Task directions: Can you give the stretch of the records below, from the line containing "collectors: J. H. Oyster" through the line containing "catalogue / barcode: US 1821468", as a JSON list of strings with one string per line and blank lines omitted?
[Information shown start]
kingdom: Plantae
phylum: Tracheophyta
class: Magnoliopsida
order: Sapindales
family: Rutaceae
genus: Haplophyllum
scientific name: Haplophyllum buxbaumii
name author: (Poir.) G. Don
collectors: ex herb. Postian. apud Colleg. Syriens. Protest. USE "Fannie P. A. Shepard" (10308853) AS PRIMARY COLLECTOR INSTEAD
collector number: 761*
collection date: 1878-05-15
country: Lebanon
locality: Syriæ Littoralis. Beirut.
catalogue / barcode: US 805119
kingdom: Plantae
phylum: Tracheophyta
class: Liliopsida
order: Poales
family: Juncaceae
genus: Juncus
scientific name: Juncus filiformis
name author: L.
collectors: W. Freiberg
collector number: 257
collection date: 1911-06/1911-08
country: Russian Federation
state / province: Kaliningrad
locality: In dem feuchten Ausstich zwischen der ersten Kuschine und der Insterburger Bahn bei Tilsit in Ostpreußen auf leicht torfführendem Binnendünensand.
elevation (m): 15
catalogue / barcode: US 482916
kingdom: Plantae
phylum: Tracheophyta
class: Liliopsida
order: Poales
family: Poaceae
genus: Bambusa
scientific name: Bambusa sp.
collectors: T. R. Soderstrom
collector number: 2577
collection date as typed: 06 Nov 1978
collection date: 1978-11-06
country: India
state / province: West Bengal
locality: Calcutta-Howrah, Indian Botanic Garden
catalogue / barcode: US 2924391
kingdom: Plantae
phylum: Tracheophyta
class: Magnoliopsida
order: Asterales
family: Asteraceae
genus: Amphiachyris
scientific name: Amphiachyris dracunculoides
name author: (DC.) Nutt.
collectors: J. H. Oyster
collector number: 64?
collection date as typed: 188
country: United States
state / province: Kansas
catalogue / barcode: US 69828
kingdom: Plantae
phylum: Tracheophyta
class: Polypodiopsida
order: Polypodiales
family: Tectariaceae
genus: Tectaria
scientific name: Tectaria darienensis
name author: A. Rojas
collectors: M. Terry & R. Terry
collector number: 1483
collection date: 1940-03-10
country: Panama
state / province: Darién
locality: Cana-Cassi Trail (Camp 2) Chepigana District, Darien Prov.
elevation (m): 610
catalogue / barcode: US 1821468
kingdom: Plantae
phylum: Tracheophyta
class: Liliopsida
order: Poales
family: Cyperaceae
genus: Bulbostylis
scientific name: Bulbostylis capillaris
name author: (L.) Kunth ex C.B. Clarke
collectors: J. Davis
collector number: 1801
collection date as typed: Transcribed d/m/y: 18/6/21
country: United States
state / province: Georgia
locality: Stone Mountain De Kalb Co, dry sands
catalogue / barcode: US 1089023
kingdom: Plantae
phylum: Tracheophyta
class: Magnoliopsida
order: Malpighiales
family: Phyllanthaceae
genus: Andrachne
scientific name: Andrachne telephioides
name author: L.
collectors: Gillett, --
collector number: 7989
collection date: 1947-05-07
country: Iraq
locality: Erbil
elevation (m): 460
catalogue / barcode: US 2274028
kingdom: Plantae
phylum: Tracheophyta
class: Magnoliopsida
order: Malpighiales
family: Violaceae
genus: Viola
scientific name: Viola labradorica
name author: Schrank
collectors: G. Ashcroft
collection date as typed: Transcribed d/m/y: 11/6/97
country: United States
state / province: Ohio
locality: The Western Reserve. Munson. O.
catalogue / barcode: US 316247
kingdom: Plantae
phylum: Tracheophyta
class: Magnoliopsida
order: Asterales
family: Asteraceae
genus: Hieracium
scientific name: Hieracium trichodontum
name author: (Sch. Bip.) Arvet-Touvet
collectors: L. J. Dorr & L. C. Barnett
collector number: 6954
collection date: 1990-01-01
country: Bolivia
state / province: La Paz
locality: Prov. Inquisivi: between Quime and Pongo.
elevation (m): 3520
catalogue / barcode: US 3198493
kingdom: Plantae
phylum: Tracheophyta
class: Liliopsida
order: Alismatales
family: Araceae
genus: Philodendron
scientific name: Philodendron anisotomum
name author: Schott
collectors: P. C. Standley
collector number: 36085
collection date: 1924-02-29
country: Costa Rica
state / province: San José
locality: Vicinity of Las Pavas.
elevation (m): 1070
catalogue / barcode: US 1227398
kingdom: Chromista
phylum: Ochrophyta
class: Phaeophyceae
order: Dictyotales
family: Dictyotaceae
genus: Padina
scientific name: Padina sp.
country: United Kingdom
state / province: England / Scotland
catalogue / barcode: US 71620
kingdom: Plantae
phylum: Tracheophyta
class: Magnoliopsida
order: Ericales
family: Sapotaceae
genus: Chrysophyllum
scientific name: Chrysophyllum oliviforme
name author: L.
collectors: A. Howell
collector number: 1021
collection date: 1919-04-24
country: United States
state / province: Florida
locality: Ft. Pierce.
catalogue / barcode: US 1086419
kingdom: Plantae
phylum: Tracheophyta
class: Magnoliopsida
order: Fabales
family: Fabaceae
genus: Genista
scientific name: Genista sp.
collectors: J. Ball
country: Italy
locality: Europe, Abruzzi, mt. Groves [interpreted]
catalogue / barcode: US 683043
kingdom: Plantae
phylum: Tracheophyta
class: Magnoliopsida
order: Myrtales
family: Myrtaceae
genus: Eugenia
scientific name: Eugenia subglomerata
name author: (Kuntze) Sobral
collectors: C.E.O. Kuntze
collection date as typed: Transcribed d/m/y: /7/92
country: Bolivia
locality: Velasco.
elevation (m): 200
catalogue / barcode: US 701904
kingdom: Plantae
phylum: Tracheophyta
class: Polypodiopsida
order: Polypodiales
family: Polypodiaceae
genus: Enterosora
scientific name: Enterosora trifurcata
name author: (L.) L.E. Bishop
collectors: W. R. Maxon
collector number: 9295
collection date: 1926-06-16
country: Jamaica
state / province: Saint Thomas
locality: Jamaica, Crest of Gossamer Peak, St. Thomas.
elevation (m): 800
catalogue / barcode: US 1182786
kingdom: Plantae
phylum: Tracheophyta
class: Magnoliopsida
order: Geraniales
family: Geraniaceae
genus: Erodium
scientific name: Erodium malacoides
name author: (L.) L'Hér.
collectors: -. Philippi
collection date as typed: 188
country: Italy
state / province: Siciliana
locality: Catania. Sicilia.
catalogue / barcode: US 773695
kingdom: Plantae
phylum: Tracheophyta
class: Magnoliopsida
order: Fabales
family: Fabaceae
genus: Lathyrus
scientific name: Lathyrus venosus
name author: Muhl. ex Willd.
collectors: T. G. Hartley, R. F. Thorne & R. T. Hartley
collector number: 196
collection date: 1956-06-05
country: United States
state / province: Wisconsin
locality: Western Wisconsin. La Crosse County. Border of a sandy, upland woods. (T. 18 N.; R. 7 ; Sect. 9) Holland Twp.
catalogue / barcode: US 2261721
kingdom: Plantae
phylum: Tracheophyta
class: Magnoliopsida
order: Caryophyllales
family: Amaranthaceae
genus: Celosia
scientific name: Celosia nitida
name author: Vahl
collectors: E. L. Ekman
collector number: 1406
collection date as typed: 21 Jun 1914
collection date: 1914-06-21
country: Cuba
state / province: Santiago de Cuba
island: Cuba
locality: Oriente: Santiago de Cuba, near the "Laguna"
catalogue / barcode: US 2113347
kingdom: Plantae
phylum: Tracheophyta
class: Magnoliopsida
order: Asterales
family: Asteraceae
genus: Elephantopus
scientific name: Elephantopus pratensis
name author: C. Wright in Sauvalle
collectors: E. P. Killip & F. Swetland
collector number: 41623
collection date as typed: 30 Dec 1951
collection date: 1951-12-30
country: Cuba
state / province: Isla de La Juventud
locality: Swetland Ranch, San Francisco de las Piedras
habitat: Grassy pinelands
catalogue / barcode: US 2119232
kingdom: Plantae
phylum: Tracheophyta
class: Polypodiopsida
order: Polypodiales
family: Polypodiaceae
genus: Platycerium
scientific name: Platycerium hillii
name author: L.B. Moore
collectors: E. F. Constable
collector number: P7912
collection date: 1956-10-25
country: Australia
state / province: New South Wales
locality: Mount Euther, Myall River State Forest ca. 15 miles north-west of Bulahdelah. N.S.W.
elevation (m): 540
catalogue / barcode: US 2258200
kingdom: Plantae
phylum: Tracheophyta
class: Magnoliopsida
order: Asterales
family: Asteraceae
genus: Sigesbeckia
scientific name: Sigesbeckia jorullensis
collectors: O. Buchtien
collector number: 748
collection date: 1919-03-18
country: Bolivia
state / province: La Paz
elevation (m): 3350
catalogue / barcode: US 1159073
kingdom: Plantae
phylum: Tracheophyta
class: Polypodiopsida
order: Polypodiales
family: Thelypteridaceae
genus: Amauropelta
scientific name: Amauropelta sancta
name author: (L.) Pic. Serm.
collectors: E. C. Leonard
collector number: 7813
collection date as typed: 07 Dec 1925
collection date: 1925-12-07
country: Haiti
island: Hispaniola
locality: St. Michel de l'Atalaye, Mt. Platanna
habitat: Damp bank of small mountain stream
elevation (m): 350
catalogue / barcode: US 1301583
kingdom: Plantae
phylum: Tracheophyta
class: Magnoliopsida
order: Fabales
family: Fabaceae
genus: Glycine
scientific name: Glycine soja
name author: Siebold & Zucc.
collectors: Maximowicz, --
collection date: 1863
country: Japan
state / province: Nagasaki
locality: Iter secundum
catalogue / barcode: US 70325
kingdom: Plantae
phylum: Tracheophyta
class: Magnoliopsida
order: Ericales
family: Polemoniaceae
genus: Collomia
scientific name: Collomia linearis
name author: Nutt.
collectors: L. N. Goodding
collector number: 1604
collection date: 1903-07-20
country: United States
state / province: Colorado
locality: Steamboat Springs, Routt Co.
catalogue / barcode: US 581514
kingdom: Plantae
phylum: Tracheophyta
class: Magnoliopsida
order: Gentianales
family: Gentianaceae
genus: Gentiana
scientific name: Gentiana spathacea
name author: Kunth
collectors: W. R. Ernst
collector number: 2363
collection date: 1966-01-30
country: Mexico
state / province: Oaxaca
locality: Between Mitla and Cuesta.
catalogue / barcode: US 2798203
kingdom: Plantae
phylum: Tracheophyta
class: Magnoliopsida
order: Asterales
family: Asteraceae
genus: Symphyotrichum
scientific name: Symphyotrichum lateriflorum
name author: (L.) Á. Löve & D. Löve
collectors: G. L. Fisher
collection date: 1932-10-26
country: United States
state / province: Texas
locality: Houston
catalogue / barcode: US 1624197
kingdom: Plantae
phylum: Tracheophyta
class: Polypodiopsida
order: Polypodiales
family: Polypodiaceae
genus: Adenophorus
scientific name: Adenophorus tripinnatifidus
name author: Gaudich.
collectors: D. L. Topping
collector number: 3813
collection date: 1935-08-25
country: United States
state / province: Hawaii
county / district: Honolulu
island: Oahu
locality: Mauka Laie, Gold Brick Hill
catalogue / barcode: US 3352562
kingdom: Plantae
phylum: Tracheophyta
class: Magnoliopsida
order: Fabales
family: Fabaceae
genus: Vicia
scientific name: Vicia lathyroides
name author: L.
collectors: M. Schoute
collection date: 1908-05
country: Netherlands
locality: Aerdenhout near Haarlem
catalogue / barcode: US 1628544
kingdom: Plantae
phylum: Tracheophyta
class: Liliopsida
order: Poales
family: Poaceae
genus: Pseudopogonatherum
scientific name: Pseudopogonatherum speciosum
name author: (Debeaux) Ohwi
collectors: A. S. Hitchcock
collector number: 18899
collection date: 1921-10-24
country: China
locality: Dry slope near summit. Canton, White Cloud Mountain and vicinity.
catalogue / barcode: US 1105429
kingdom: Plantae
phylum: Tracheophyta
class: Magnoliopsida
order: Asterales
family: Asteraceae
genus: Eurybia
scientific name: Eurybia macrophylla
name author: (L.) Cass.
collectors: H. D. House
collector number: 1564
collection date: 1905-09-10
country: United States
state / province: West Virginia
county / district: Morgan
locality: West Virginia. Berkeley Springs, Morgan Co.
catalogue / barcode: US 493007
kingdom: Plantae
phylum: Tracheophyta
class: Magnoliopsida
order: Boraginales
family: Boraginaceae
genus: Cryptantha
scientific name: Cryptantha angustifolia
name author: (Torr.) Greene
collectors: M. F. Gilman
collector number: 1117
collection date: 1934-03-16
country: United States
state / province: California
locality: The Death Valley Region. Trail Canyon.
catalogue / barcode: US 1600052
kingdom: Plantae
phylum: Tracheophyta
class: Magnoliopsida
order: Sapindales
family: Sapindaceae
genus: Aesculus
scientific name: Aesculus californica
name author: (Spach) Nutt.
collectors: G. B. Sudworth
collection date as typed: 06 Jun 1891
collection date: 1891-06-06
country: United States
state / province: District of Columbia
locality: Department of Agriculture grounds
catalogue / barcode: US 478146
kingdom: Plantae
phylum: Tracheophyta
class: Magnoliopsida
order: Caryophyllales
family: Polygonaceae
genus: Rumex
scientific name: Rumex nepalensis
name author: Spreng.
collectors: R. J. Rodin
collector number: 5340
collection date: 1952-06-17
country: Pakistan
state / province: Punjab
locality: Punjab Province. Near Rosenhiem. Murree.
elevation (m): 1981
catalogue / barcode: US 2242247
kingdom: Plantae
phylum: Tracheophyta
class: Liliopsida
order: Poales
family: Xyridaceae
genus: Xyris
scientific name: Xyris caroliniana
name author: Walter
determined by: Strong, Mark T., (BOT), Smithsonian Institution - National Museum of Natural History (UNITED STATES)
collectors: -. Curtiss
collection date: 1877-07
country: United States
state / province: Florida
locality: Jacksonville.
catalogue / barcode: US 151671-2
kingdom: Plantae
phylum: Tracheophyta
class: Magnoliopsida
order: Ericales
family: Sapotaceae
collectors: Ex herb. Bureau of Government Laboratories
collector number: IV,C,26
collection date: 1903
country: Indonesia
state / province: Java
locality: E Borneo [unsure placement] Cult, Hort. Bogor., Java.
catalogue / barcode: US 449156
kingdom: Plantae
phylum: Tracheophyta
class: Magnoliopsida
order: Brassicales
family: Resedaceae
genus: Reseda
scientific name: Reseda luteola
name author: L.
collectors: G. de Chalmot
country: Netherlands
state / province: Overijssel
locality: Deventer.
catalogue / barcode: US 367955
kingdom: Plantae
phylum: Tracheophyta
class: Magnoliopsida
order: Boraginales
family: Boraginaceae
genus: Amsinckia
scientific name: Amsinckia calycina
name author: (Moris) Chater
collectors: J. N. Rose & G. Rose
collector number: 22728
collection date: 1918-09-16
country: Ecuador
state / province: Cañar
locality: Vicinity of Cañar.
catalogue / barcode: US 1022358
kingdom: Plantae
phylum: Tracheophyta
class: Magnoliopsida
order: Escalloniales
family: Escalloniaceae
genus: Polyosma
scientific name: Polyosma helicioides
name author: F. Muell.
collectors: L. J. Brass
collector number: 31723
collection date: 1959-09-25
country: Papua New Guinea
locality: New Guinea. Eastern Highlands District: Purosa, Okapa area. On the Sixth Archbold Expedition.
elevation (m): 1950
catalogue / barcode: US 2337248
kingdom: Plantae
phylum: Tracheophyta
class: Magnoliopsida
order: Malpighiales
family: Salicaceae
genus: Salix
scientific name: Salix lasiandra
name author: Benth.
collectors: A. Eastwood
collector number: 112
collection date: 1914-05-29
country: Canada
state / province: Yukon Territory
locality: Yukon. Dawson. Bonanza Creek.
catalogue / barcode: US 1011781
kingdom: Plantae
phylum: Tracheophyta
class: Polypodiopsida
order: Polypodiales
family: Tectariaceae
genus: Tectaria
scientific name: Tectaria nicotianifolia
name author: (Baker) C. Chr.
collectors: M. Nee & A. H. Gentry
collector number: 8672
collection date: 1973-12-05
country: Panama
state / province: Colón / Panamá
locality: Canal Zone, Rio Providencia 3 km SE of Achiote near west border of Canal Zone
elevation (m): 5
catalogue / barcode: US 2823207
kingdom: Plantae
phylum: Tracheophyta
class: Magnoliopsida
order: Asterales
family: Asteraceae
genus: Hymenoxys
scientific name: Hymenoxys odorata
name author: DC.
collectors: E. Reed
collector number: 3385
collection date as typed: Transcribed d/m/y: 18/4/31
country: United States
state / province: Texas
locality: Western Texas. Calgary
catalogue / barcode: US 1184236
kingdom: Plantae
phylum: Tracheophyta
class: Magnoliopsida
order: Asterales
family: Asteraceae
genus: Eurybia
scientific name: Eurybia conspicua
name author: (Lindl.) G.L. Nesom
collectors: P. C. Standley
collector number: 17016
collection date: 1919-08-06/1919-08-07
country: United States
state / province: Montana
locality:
[Information shown end]
Correct result:
[
  "collectors: J. H. Oyster",
  "collector number: 64?",
  "collection date as typed: 188",
  "country: United States",
  "state / province: Kansas",
  "catalogue / barcode: US 69828",
  "kingdom: Plantae",
  "phylum: Tracheophyta",
  "class: Polypodiopsida",
  "order: Polypodiales",
  "family: Tectariaceae",
  "genus: Tectaria",
  "scientific name: Tectaria darienensis",
  "name author: A. Rojas",
  "collectors: M. Terry & R. Terry",
  "collector number: 1483",
  "collection date: 1940-03-10",
  "country: Panama",
  "state / province: Darién",
  "locality: Cana-Cassi Trail (Camp 2) Chepigana District, Darien Prov.",
  "elevation (m): 610",
  "catalogue / barcode: US 1821468"
]